GIVEN REQUEST A | Turn the listing lines from the line with "Document page, 1754x1241 pixels." to the line with "text நம்முடைய கண்களால்" into a Markdown table with columns Row and Line, numbering each row and omitting blank lines.

PAGE TEXT |
--- begin ---

Some of the covers I work on are very old. Earlier, they used to sell matchboxes with detachable labels – these transparent, thin films that could be stripped off and sold separately for somewhere between 0.06 paise and 30 paise; they’re that old. After watching one of these films, my father-in-law, Munusamy Radhakrishnan (founder Jagannath Radhakrishnan’s father), recalled his school days in the 1950s when one could buy the labels alone for one or two Anna, sold as small bundles of matchbox covers, and kids would stick those labels in their notebooks.

For me to see Indian characters in these graphic settings with such rich histories is very interesting to pick up. I may not have appreciated it a couple of years ago, but after beginning this series, I now see how beautiful and powerful they are – and even though they are from an older time, they are still relevant. I find that they still represent the way India conducts its life – a man sowing in a field, cycling to his factory, visuals like those.

So on the one hand, they are still things we do, but they are also beautiful stories in themselves. In our country where languages run across and meet each other like rivers, these small canvases have very strong connective tissue of memory and association. For me, personally, I have never seen or visited the Taj Mahal, or the Ajanta Caves. But when I see a matchbox with the same imagery, it’s like getting tiny doses of visual information, and it plays on my imagination. That works much more than a virtual tour you can get on Google or somewhere online. I’ve learned that a matchbox is a mini-canvas that you can carry around in your pocket wherever you go.

--- end ---

Layout region records |
--- begin ---

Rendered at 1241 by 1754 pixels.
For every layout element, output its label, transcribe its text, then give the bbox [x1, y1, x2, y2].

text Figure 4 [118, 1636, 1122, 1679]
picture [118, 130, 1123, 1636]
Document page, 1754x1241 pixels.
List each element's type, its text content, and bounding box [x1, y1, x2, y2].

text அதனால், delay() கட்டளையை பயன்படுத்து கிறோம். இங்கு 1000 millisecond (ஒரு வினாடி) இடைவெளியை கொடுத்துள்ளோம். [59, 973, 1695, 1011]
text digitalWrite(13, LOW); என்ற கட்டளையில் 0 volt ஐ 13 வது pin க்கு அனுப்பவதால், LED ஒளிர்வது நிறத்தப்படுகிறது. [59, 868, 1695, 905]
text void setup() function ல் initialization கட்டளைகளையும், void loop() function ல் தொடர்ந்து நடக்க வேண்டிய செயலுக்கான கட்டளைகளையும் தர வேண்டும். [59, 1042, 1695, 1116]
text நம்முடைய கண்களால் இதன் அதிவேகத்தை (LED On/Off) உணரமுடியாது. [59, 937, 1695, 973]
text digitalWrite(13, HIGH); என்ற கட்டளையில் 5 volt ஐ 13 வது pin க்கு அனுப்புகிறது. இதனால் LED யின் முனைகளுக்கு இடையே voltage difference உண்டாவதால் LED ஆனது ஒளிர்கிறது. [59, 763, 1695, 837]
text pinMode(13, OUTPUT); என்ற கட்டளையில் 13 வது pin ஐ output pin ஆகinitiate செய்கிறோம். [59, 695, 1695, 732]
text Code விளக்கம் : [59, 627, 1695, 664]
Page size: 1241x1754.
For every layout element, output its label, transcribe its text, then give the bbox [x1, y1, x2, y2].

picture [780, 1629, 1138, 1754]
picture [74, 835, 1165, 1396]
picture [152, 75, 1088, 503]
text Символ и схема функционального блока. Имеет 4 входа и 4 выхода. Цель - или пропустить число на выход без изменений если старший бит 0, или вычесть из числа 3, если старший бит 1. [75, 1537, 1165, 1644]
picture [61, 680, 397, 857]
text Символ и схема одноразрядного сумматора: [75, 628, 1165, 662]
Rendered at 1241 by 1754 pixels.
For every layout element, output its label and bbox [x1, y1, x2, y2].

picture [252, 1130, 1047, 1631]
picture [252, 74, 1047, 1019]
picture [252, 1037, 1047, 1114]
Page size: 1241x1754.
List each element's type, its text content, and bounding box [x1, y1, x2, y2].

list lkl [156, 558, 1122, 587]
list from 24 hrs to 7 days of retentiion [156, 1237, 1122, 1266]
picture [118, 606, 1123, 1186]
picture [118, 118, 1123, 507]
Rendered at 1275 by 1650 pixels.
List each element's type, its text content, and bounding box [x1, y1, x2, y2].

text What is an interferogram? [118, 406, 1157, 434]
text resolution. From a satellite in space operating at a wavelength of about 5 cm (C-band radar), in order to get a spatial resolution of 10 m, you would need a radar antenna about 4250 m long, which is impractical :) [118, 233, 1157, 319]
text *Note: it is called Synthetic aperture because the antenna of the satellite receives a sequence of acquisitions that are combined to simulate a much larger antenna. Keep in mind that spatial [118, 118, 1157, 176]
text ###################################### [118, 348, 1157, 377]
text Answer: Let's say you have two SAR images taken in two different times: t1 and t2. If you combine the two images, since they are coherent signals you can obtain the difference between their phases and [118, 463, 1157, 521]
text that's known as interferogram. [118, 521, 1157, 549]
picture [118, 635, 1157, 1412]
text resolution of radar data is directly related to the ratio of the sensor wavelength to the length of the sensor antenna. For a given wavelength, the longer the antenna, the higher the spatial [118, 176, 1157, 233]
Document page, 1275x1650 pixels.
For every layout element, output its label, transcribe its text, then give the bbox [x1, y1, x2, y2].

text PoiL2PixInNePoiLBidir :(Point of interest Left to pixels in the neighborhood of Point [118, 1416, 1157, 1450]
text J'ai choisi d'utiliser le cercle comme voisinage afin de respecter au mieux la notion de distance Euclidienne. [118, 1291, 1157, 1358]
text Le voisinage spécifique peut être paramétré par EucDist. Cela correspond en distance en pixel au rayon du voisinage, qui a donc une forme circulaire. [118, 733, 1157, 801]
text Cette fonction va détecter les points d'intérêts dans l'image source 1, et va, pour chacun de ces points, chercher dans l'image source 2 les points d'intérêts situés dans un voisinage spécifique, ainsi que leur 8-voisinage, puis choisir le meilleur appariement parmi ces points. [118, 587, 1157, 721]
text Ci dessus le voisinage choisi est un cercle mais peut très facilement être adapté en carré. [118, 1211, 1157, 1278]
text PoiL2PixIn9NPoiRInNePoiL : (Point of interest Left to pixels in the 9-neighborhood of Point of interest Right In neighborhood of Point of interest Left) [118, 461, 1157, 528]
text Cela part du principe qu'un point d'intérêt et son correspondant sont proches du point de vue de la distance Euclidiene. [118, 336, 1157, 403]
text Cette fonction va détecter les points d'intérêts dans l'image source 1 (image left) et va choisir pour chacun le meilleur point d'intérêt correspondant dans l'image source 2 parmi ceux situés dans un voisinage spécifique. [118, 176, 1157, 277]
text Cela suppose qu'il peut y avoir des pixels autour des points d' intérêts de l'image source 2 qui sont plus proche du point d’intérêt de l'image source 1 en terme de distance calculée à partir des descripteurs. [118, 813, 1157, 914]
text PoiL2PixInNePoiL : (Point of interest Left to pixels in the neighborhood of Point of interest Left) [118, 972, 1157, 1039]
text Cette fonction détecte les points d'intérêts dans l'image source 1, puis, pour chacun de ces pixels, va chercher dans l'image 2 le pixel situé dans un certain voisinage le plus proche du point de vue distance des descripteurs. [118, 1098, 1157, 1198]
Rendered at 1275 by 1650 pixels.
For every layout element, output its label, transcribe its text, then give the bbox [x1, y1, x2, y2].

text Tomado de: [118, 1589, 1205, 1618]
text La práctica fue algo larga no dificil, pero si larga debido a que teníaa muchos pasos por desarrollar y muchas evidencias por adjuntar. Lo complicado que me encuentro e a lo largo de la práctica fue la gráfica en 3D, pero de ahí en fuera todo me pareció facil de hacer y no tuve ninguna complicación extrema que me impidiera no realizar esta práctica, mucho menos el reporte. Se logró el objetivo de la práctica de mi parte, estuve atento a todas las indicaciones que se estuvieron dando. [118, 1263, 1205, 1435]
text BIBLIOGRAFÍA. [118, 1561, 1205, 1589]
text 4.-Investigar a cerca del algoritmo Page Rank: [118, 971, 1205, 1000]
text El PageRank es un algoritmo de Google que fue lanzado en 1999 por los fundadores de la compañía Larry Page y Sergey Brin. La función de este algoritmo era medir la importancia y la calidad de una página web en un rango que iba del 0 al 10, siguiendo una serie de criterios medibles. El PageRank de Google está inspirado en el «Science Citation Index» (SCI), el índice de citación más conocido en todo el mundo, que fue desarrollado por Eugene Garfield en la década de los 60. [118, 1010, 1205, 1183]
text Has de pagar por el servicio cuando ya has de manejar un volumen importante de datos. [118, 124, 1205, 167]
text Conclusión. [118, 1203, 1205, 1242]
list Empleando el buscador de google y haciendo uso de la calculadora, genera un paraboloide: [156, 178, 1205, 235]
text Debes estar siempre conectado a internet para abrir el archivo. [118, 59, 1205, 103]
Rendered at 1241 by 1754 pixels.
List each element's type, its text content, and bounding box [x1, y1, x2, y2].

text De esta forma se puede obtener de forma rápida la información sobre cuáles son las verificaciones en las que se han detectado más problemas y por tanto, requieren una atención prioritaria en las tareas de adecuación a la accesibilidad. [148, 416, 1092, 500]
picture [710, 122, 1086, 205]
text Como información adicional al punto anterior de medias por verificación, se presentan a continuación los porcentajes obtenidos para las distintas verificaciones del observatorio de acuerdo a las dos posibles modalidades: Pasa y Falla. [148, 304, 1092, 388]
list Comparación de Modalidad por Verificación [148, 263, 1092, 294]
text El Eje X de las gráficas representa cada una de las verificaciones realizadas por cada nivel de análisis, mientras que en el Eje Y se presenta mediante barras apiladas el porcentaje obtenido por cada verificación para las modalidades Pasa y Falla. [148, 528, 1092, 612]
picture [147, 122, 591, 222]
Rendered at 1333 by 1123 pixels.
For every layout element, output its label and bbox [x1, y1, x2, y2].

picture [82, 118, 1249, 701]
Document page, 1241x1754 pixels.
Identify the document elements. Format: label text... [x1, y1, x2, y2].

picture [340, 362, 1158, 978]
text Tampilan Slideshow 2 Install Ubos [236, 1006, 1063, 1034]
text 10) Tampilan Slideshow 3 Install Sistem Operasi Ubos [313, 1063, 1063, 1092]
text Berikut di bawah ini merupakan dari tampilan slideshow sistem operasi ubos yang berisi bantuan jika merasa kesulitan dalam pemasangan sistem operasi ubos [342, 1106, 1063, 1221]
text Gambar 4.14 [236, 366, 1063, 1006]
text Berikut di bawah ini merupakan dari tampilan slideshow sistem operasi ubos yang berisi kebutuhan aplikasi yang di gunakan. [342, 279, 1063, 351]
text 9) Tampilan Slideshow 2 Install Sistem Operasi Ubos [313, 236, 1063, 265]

--- end ---

GIVEN REQUEST B | Name every country or landmark that the matchbox text mentions by name.

FULL SOLUTION A |
| Row | Line |
|---|---|
| 1 | Document page, 1754x1241 pixels. |
| 2 | List each element's type, its text content, and bounding box [x1, y1, x2, y2]. |
| 3 | text அதனால், delay() கட்டளையை பயன்படுத்து கிறோம். இங்கு 1000 millisecond (ஒரு வினாடி) இடைவெளியை கொடுத்துள்ளோம். [59, 973, 1695, 1011] |
| 4 | text digitalWrite(13, LOW); என்ற கட்டளையில் 0 volt ஐ 13 வது pin க்கு அனுப்பவதால், LED ஒளிர்வது நிறத்தப்படுகிறது. [59, 868, 1695, 905] |
| 5 | text void setup() function ல் initialization கட்டளைகளையும், void loop() function ல் தொடர்ந்து நடக்க வேண்டிய செயலுக்கான கட்டளைகளையும் தர வேண்டும். [59, 1042, 1695, 1116] |
| 6 | text நம்முடைய கண்களால் இதன் அதிவேகத்தை (LED On/Off) உணரமுடியாது. [59, 937, 1695, 973] |

FULL SOLUTION B |
India
Taj Mahal
Ajanta Caves